Make an exact copy of the records, leaving out the images.
----- Exercise data -----
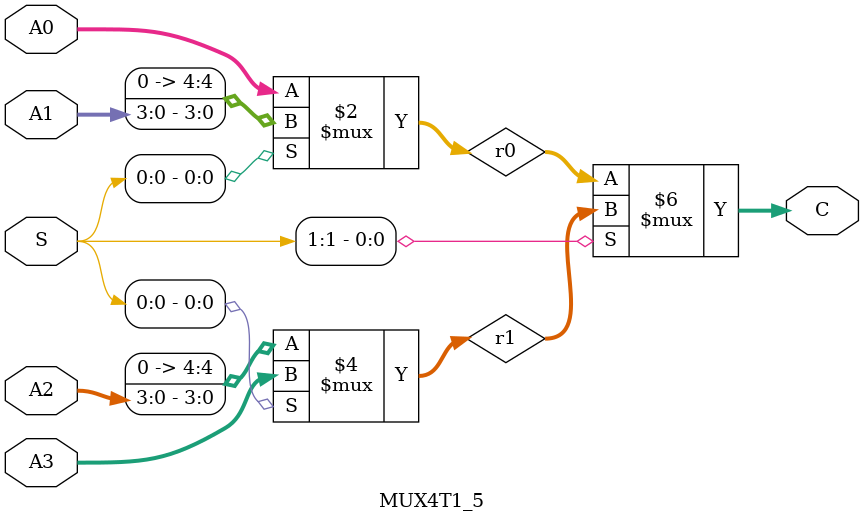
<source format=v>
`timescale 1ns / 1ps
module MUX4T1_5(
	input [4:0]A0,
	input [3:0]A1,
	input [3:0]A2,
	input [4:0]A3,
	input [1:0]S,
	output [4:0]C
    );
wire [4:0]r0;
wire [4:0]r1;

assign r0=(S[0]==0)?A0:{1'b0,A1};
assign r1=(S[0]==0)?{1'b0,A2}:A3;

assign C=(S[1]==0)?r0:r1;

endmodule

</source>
-----
• _Answer to the problem_:
<source format=v>
`timescale 1ns / 1ps
module MUX4T1_5(
	input [4:0]A0,
	input [3:0]A1,
	input [3:0]A2,
	input [4:0]A3,
	input [1:0]S,
	output [4:0]C
    );
wire [4:0]r0;
wire [4:0]r1;

assign r0=(S[0]==0)?A0:{1'b0,A1};
assign r1=(S[0]==0)?{1'b0,A2}:A3;

assign C=(S[1]==0)?r0:r1;

endmodule

</source>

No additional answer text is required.